_EXERCISE OBJECTIVE_.
Locate each line in the listing below that contains the word "series" and copy those lines out.

◇ ◇ ◇ ◇ ◇ ◇ ◇

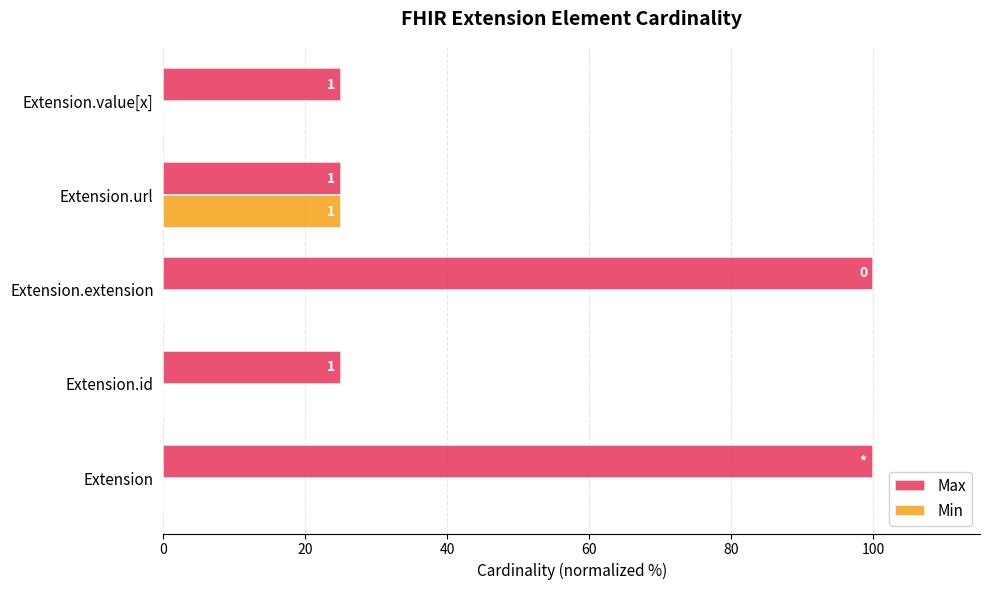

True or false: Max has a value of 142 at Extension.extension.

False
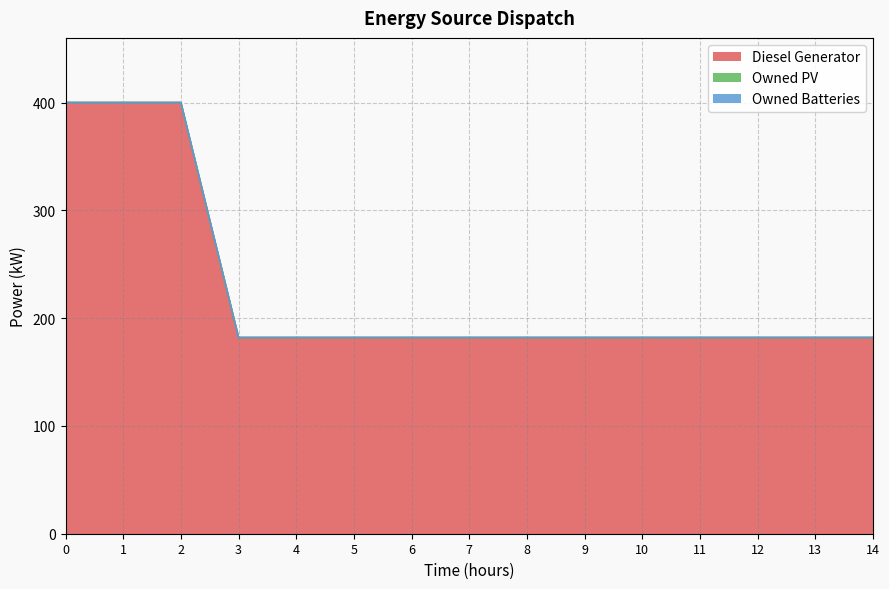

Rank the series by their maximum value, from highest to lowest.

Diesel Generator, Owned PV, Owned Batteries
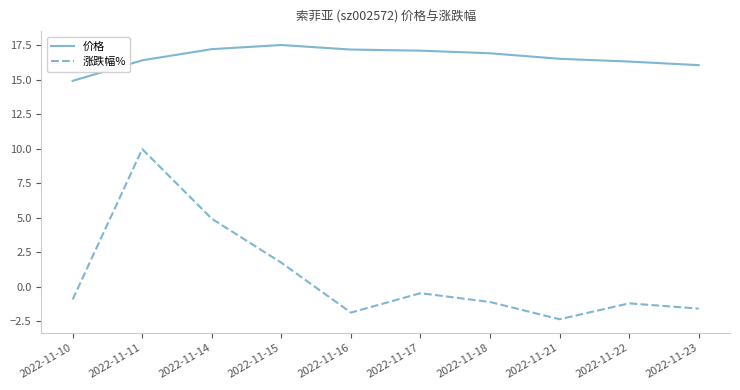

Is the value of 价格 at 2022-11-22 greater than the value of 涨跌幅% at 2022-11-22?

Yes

◇ ◇ ◇ ◇ ◇ ◇ ◇

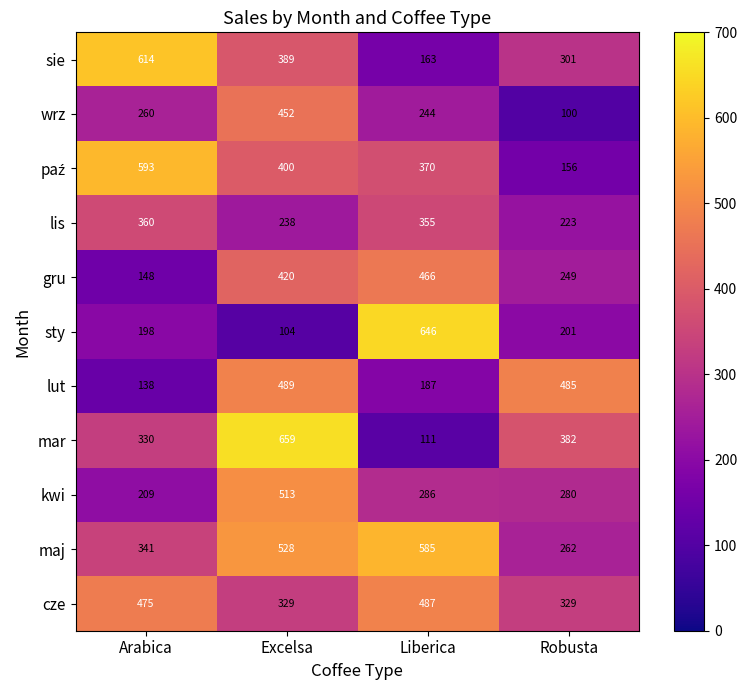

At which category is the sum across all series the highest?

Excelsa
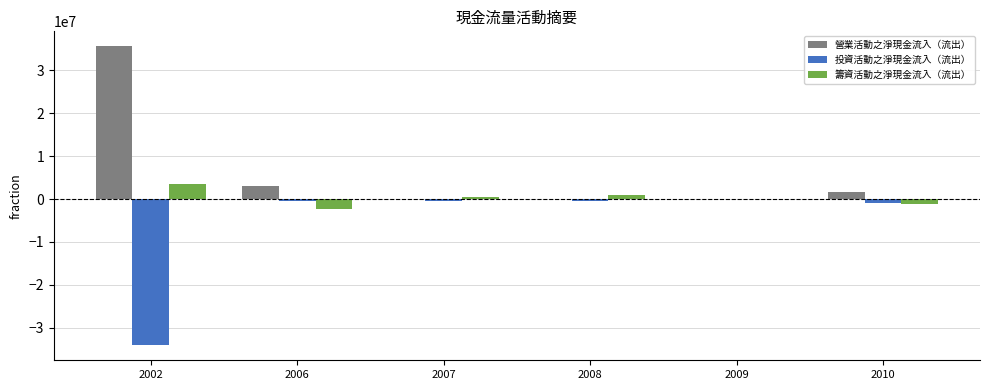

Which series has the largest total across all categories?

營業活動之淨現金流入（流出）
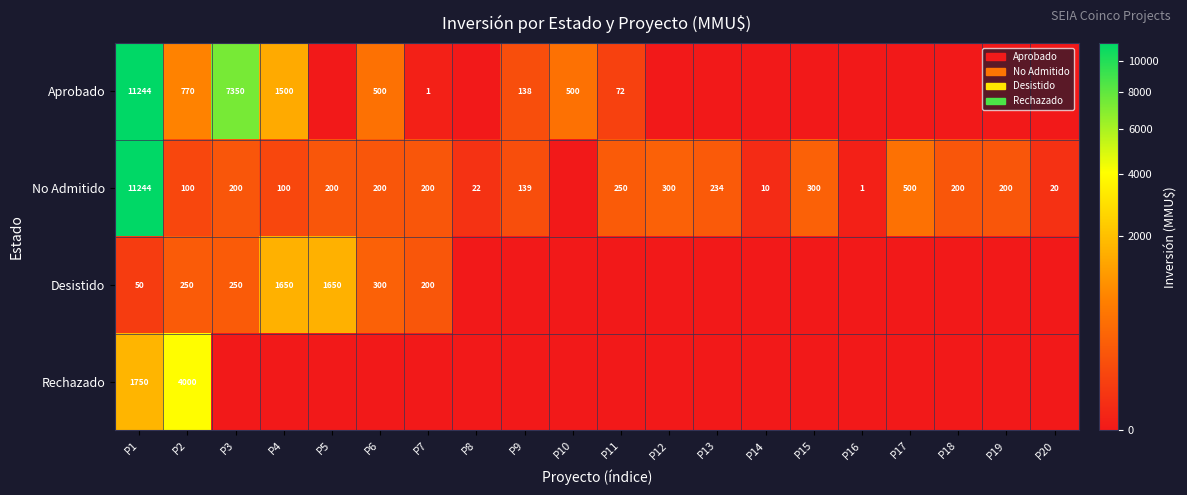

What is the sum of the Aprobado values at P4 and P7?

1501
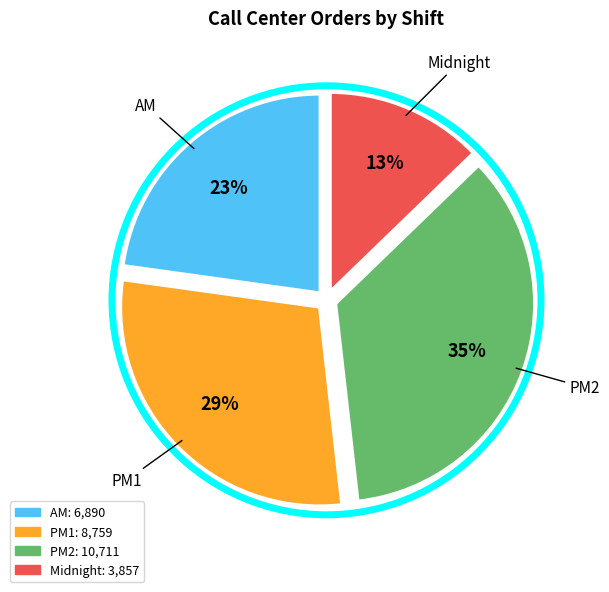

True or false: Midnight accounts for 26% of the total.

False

◇ ◇ ◇ ◇ ◇ ◇ ◇

_PROBLEM SOLUTION_.
Rank the series by their maximum value, from highest to lowest.
At which category is the sum across all series the highest?
Which series has the largest total across all categories?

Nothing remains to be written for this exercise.